EMA, law enforcement say stay off roads, be very careful
Published 9:56 am Monday, August 30, 2021
Hurricane Ida has passed Lincoln County but the danger is not yet over.
Trees, debris and downed power lines in roadways and yards can pose serious hazards.
“Please don’t get on the roads this morning unless absolutely necessary,” Emergency Management Director Chris Reid said Monday.
“There are trees and power lines down throughout the City and County. Crews will be working on cleaning up and restoring power as the threats from the storm pass our area.”
Mississippi Highway Patrol, Brookhaven Police Department and Lincoln County Sheriff’s Office also urged motorists to stay off the roads except in case of emergency.
Entergy gave the following post-storm tips:
- Stay away from downed power lines and areas of debris. Energized power lines may not be visible among the rubble. Report downed lines immediately to Entergy at 1-800-ENTERGY and call your local police station or fire department.
- Return home only when authorities advise it, and drive only on roadways and bridges that have been declared passable.
- If a power line falls on your vehicle while driving, continue to drive away from the line.
- Don’t walk in flooded areas or standing water. Remember that wet tree limbs can conduct electricity.
- Be cautious when entering your home, and watch for snakes, insects and other animals that may have been driven to higher ground by flood water.
- If you use a portable electric generator, do so only in accordance with the manufacturer’s instructions. Never connect a generator directly to a building’s wiring without a licensed electrician disconnecting the house wiring from service. Otherwise, it can create a safety hazard for the customer or linemen working to restore power. And it may damage the generator or the house wiring.
- Don’t step in water to get to the fuse box or circuit breaker.
- Look for electrical system damage once power is restored. If you see sparks or broken or frayed wires, or if the smell of hot insulation is noticeable, turn off the electricity at either the main fuse box or circuit breaker. Call a licensed electrician for advice when necessary.
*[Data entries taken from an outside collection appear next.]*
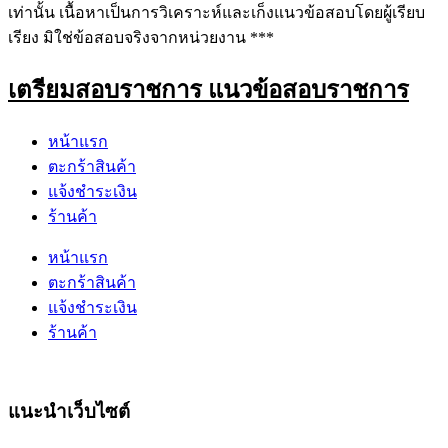
เท่านั้น เนื้อหาเป็นการวิเคราะห์และเก็งแนวข้อสอบโดยผู้เรียบ
เรียง มิใช่ข้อสอบจริงจากหน่วยงาน ***
เตรียมสอบราชการ แนวข้อสอบราชการ
หน้าแรก
ตะกร้าสินค้า
แจ้งชำระเงิน
ร้านค้า
หน้าแรก
ตะกร้าสินค้า
แจ้งชำระเงิน
ร้านค้า
แนะนำเว็บไซต์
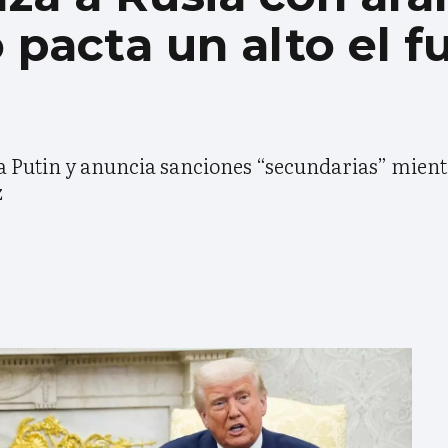
o pacta un alto el 
Putin y anuncia sanciones “secundarias” mientra
z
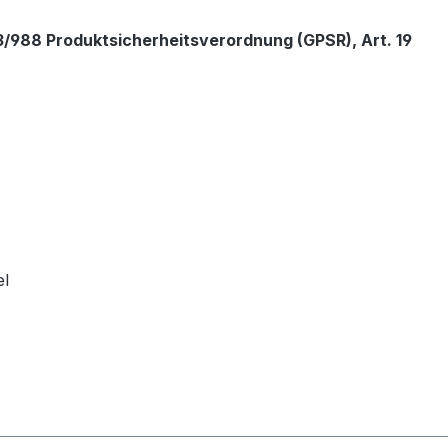
/988 Produktsicherheitsverordnung (GPSR), Art. 19
el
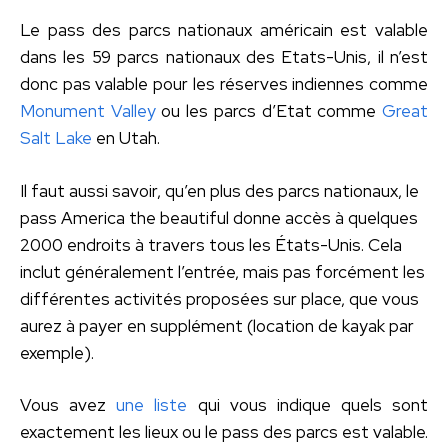
Le pass des parcs nationaux américain est valable
dans les 59 parcs nationaux des Etats-Unis, il n’est
donc pas valable pour les réserves indiennes comme
Monument Valley
ou les parcs d’Etat comme
Great
Salt Lake
en Utah.
Il faut aussi savoir, qu’en plus des parcs nationaux, le
pass America the beautiful donne accès à quelques
2000 endroits à travers tous les États-Unis. Cela
inclut généralement l’entrée, mais pas forcément les
différentes activités proposées sur place, que vous
aurez à payer en supplément (location de kayak par
exemple).
Vous avez
une liste
qui vous indique quels sont
exactement les lieux ou le pass des parcs est valable.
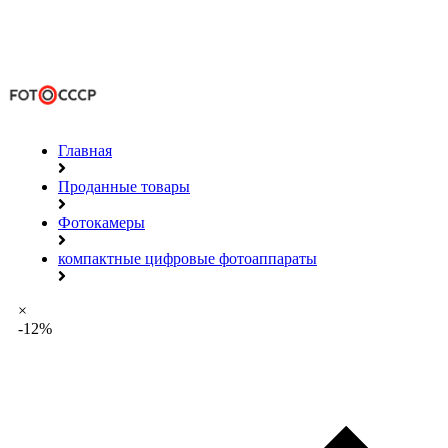
Главная
Проданные товары
Фотокамеры
компактные цифровые фотоаппараты
×
-12%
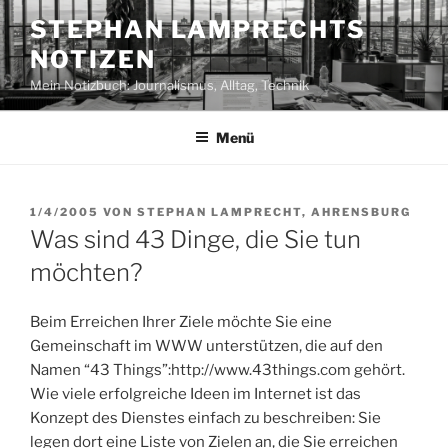
Zum
STEPHAN LAMPRECHTS
Inhalt
NOTIZEN
springen
Mein Notizbuch: Journalismus, Alltag, Technik
Menü
VERÖFFENTLICHT
1/4/2005
VON
STEPHAN LAMPRECHT, AHRENSBURG
AM
Was sind 43 Dinge, die Sie tun
möchten?
Beim Erreichen Ihrer Ziele möchte Sie eine
Gemeinschaft im WWW unterstützen, die auf den
Namen “43 Things”:http://www.43things.com gehört.
Wie viele erfolgreiche Ideen im Internet ist das
Konzept des Dienstes einfach zu beschreiben: Sie
legen dort eine Liste von Zielen an, die Sie erreichen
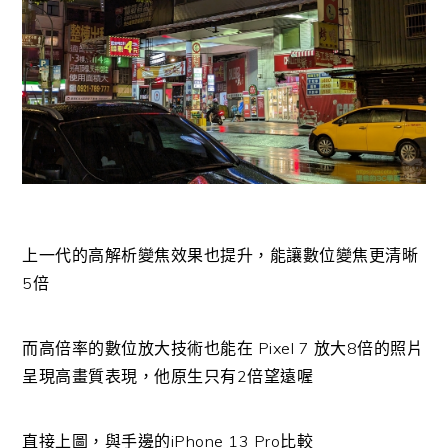
上一代的高解析變焦效果也提升，能讓數位變焦更清晰
5倍
而高倍率的數位放大技術也能在 Pixel 7 放大8倍的照片
呈現高畫質表現，他原生只有2倍望遠喔
直接上圖，與手邊的iPhone 13 Pro比較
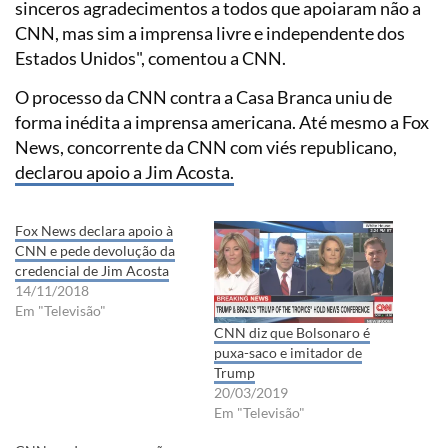
sinceros agradecimentos a todos que apoiaram não a
CNN, mas sim a imprensa livre e independente dos
Estados Unidos", comentou a CNN.
O processo da CNN contra a Casa Branca uniu de
forma inédita a imprensa americana. Até mesmo a Fox
News, concorrente da CNN com viés republicano,
declarou apoio a Jim Acosta.
Fox News declara apoio à
CNN e pede devolução da
credencial de Jim Acosta
14/11/2018
Em "Televisão"
CNN diz que Bolsonaro é
puxa-saco e imitador de
Trump
20/03/2019
Em "Televisão"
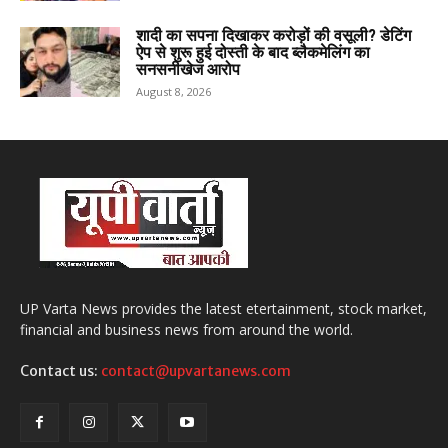
शादी का सपना दिखाकर करोड़ों की वसूली? डेटिंग
ऐप से शुरू हुई दोस्ती के बाद ब्लैकमेलिंग का
सनसनीखेज आरोप
August 8, 2026
UP Varta News provides the latest etertainment, stock market,
financial and business news from around the world.
Contact us:
contact@upvartanews.com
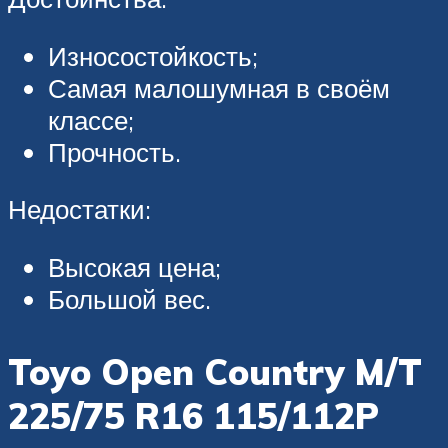
Износостойкость;
Самая малошумная в своём
классе;
Прочность.
Недостатки:
Высокая цена;
Большой вес.
Toyo Open Country M/T
225/75 R16 115/112P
- Stay alert for natural gas leaks. If you smell natural gas, or if you hear a blowing or hissing noise, open a window and leave the area immediately. Do not operate electrical switches. If possible, turn the outside main gas valve off and call 1-800-368-3749 from a neighbor’s house.
- Stay tuned to your local radio station for emerging safety information.
- Check for sewage and water line damage. Avoid using the toilets and call a licensed plumber if you suspect pipes or water lines are damaged. If water pipes are damaged, avoid tap water and contact the water company immediately.
- If your home is wet, open doors and windows to dry it.
- Examine all foods in the refrigerator, and dispose of anything that has spoiled.
- Take numerous pictures of any damage to your house, as well as the contents, for insurance claims.
- After the storm can be as intense a time for everyone as it is during the storm. Be patient. Use your emergency supplies kit until help arrives. Help your neighbor, and don’t be afraid to ask for help. Tend to the injured, and call emergency personnel for help when it’s needed.